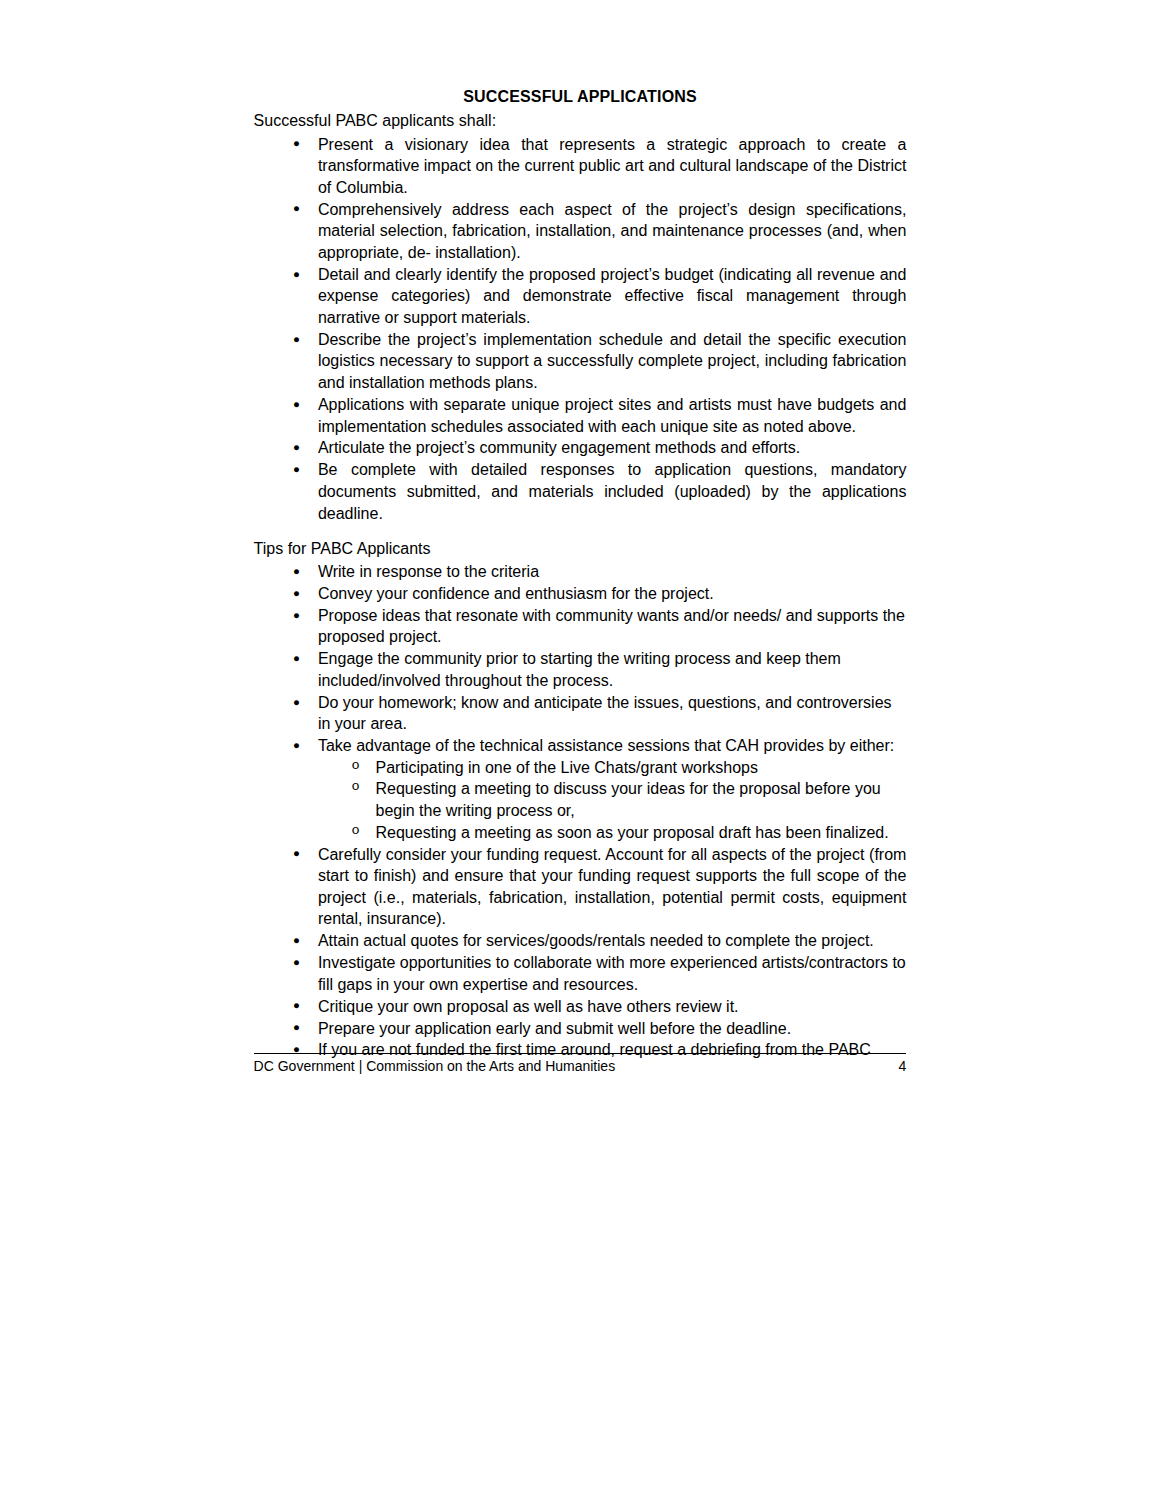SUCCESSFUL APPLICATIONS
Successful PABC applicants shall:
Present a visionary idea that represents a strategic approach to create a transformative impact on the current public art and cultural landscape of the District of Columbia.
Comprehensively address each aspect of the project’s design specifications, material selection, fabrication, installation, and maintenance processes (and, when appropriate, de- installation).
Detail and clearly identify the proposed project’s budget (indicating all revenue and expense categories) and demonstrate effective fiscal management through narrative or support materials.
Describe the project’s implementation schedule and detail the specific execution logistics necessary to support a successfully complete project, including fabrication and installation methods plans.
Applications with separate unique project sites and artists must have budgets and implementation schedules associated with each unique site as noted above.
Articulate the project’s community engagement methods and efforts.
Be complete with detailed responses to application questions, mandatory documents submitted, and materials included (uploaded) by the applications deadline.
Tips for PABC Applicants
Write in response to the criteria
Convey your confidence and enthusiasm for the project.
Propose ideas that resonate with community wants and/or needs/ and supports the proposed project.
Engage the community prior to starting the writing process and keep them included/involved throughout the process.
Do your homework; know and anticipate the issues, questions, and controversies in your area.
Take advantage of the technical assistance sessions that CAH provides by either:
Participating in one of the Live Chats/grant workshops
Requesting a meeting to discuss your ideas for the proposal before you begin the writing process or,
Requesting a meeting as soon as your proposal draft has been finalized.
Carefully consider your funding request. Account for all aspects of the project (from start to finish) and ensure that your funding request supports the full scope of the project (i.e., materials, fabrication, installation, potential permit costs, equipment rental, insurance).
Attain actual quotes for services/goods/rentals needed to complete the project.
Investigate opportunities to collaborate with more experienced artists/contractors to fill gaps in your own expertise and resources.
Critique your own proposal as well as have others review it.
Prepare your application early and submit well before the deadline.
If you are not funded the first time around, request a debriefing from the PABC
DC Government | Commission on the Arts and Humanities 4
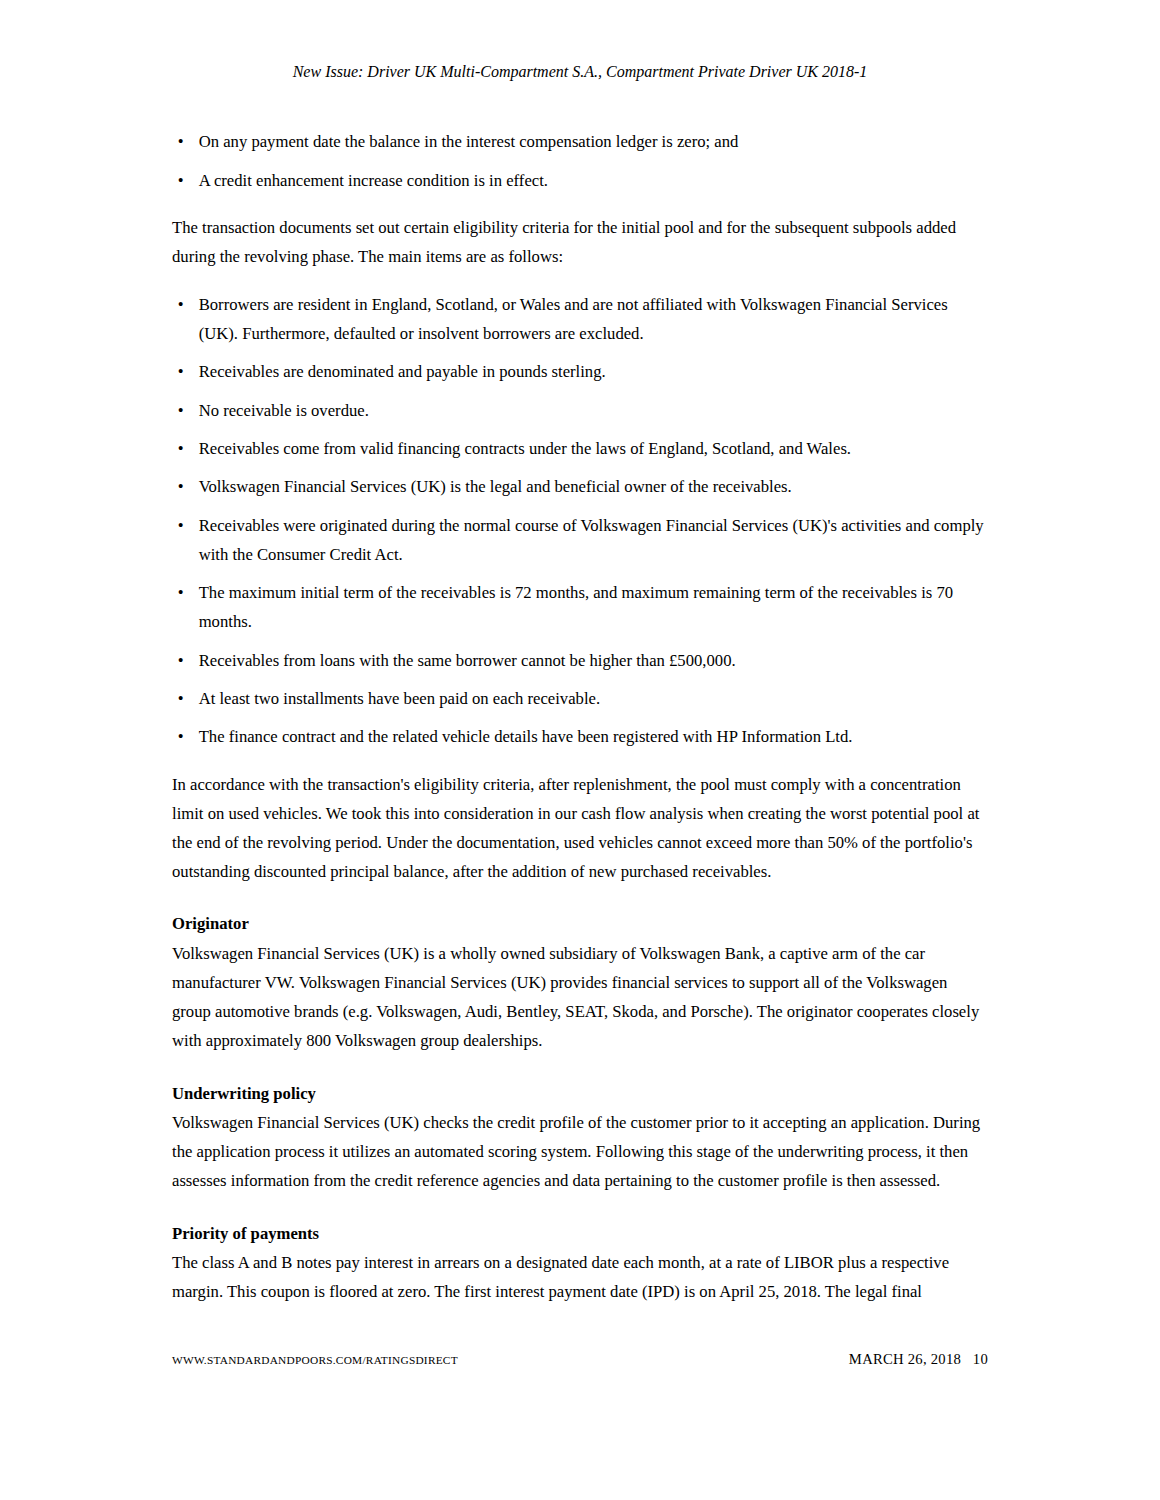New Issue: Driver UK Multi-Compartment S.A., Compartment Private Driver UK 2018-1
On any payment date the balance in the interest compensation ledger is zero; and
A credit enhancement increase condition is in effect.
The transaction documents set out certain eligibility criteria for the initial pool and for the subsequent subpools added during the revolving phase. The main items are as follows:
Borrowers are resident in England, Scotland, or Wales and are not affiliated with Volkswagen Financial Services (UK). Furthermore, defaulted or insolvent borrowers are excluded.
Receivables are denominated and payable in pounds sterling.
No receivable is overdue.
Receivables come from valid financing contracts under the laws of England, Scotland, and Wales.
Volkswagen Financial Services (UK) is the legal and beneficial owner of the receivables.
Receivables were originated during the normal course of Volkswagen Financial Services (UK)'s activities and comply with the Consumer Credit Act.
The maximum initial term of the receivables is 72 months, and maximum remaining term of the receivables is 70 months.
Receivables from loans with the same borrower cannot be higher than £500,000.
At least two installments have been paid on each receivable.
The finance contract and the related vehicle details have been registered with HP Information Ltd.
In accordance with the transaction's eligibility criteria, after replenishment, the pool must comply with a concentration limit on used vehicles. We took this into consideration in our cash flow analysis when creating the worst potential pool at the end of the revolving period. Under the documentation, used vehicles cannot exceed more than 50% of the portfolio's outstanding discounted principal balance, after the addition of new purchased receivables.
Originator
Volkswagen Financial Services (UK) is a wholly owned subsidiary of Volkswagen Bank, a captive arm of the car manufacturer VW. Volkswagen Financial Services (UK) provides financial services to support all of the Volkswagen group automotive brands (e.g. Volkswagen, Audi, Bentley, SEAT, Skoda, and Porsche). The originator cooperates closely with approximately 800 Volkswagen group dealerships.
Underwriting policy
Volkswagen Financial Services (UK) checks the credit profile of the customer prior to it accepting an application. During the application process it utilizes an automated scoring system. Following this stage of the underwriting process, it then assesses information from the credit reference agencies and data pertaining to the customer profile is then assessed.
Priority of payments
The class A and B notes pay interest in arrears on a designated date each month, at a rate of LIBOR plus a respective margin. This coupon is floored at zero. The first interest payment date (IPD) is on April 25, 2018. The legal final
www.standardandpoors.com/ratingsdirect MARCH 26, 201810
- - - -
▶ _TASK STATEMENT_:
Filter the entries above and return only the lines holding "legal".

▶ _RESULT FOR THIS TASK_:
Volkswagen Financial Services (UK) is the legal and beneficial owner of the receivables.
The class A and B notes pay interest in arrears on a designated date each month, at a rate of LIBOR plus a respective margin. This coupon is floored at zero. The first interest payment date (IPD) is on April 25, 2018. The legal final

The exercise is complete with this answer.